In 2006, the first Iraqi trial[1] of Saddam Hussein and his seven co-defendants was undeniably the most publicised trial, the show trial, in the ‘war on terror’. This trial, and the executions which followed, have been met with strong criticism from various organisations and individuals concerned about procedural flaws and unfairness, as well as from governments and groups opposed to the application of the death penalty. Critics of the trial process include Human Rights Watch, an international human rights organisation which constantly monitored the trial proceedings.[2] Human Rights Watch has argued that the trial process was fundamentally flawed, with significant administrative, procedural and substantive legal defects.[3] These defects detract from the credibility of the trial[4] and from its value as part of the historical record of human rights violations under Saddam’s government.[5]

However, my focus is not on the defects in the trial process. I am interested, rather, in the themes of violence and play: in the extent to which multiple acts of violence surrounded, supported, justified, corroded and were judged in the trial process; and in the central role of different forms of play within this process. Play, in the form of ceremony or spectacle, is integral to the administration of state violence. Yet Saddam’s trial also demonstrates the possibilities of play as an antidote to such violence, as a subversive device which can disrupt and undermine the ordered performance of law-preserving violence.

LISTING:

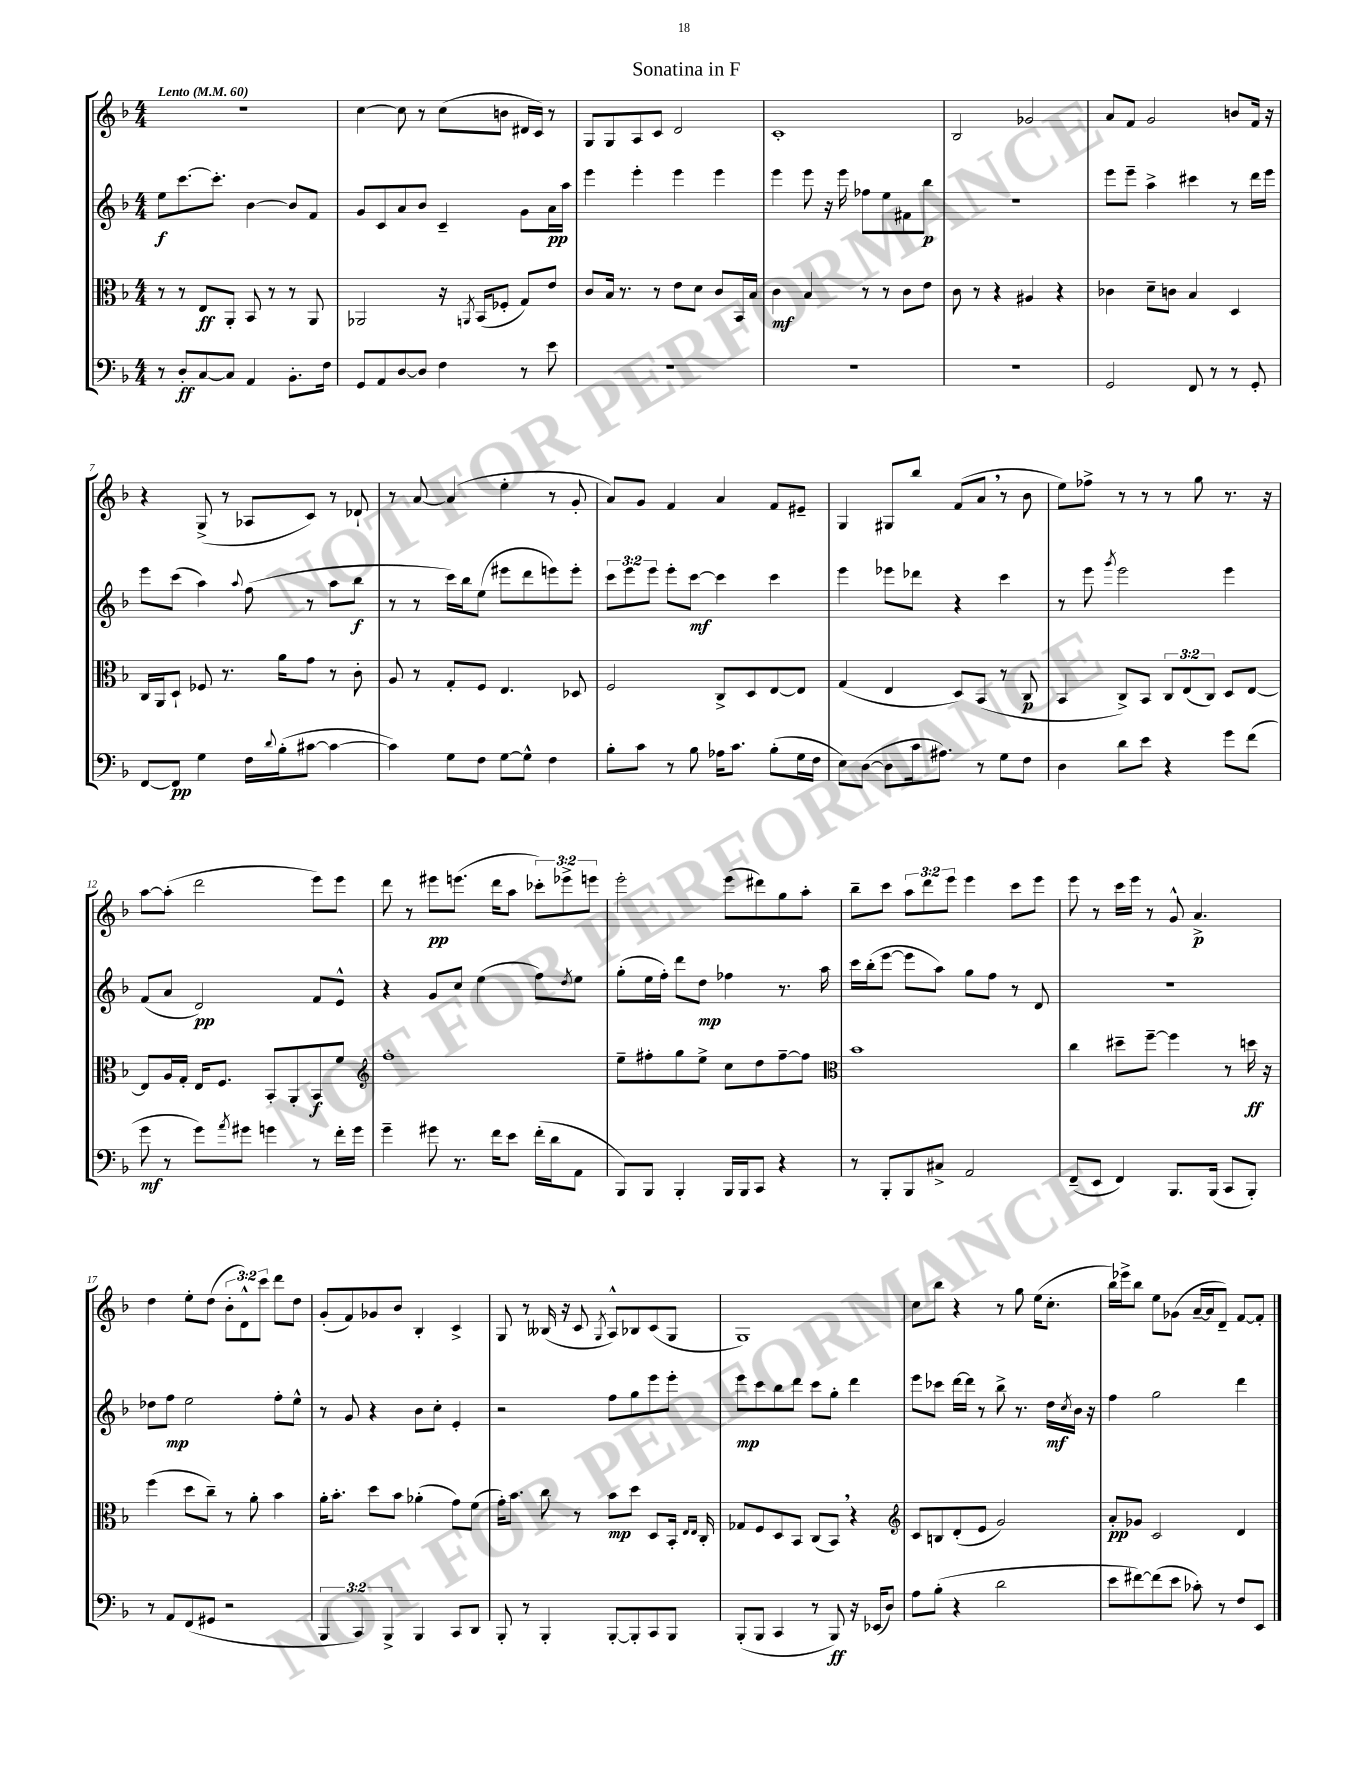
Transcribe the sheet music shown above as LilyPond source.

--

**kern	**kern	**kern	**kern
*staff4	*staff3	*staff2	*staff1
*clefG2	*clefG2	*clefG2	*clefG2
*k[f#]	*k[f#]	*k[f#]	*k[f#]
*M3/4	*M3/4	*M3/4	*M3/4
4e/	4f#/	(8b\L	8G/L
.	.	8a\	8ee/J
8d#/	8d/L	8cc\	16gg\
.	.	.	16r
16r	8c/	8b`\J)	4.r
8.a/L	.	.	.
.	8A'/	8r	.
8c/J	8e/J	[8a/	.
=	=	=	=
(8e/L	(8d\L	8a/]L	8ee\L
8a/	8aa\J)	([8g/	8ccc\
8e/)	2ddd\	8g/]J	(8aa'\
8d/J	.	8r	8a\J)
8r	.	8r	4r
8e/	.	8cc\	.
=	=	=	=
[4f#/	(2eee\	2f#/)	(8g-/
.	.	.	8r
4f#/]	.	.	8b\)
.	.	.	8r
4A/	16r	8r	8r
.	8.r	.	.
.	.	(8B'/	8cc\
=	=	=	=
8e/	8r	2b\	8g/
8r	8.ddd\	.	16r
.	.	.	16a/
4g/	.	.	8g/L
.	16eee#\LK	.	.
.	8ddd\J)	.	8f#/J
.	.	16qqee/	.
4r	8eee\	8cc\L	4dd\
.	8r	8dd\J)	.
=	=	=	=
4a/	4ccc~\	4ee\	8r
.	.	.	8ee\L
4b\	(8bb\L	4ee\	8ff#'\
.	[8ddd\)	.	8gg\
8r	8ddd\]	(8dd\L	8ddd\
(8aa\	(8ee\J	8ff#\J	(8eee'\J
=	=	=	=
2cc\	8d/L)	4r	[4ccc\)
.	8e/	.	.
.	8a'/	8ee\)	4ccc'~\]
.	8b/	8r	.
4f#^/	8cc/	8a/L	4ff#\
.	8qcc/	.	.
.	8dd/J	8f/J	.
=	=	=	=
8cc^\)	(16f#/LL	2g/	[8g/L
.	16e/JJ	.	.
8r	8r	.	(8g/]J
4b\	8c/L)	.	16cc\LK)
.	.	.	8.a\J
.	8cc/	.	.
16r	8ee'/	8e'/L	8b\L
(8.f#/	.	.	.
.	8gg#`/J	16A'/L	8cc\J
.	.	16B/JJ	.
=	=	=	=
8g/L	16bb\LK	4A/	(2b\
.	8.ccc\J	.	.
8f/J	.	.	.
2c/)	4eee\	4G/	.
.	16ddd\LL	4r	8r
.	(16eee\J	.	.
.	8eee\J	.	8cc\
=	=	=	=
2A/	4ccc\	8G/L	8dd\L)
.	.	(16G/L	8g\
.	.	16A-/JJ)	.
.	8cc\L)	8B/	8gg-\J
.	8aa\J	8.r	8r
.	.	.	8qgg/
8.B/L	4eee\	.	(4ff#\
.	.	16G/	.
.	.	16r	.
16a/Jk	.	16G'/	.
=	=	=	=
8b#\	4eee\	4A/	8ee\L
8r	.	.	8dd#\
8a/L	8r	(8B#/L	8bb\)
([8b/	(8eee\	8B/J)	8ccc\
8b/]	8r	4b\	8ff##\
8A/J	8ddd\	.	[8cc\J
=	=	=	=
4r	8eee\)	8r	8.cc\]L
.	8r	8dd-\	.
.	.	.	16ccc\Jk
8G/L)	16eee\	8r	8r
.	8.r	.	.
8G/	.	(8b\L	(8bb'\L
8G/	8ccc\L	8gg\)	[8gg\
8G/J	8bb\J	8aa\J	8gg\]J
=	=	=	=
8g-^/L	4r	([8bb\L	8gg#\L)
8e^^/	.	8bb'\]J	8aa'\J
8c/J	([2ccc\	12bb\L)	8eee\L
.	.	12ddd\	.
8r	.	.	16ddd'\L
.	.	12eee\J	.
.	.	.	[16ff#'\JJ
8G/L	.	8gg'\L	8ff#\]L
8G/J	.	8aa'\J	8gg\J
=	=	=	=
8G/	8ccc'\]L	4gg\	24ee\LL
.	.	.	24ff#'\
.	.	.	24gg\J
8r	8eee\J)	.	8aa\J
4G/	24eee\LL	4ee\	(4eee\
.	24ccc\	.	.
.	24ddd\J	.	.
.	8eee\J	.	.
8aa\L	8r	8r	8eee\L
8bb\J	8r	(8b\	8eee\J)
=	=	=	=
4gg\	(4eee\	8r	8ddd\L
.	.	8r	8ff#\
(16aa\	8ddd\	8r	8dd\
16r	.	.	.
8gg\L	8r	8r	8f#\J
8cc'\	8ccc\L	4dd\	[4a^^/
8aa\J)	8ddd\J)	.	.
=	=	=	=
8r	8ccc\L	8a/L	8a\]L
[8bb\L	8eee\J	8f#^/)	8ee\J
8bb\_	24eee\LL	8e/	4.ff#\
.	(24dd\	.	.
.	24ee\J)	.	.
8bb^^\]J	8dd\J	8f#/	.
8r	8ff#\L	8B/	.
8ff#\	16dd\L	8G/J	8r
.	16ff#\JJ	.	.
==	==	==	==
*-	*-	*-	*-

WORK TO COMPLETE:
Copy out, word for word and in full, the passage above about the trial of Saddam Hussein.

ANSWER FOR THIS EXERCISE:
In 2006, the first Iraqi trial[1] of Saddam Hussein and his seven co-defendants was undeniably the most publicised trial, the show trial, in the ‘war on terror’. This trial, and the executions which followed, have been met with strong criticism from various organisations and individuals concerned about procedural flaws and unfairness, as well as from governments and groups opposed to the application of the death penalty. Critics of the trial process include Human Rights Watch, an international human rights organisation which constantly monitored the trial proceedings.[2] Human Rights Watch has argued that the trial process was fundamentally flawed, with significant administrative, procedural and substantive legal defects.[3] These defects detract from the credibility of the trial[4] and from its value as part of the historical record of human rights violations under Saddam’s government.[5]

However, my focus is not on the defects in the trial process. I am interested, rather, in the themes of violence and play: in the extent to which multiple acts of violence surrounded, supported, justified, corroded and were judged in the trial process; and in the central role of different forms of play within this process. Play, in the form of ceremony or spectacle, is integral to the administration of state violence. Yet Saddam’s trial also demonstrates the possibilities of play as an antidote to such violence, as a subversive device which can disrupt and undermine the ordered performance of law-preserving violence.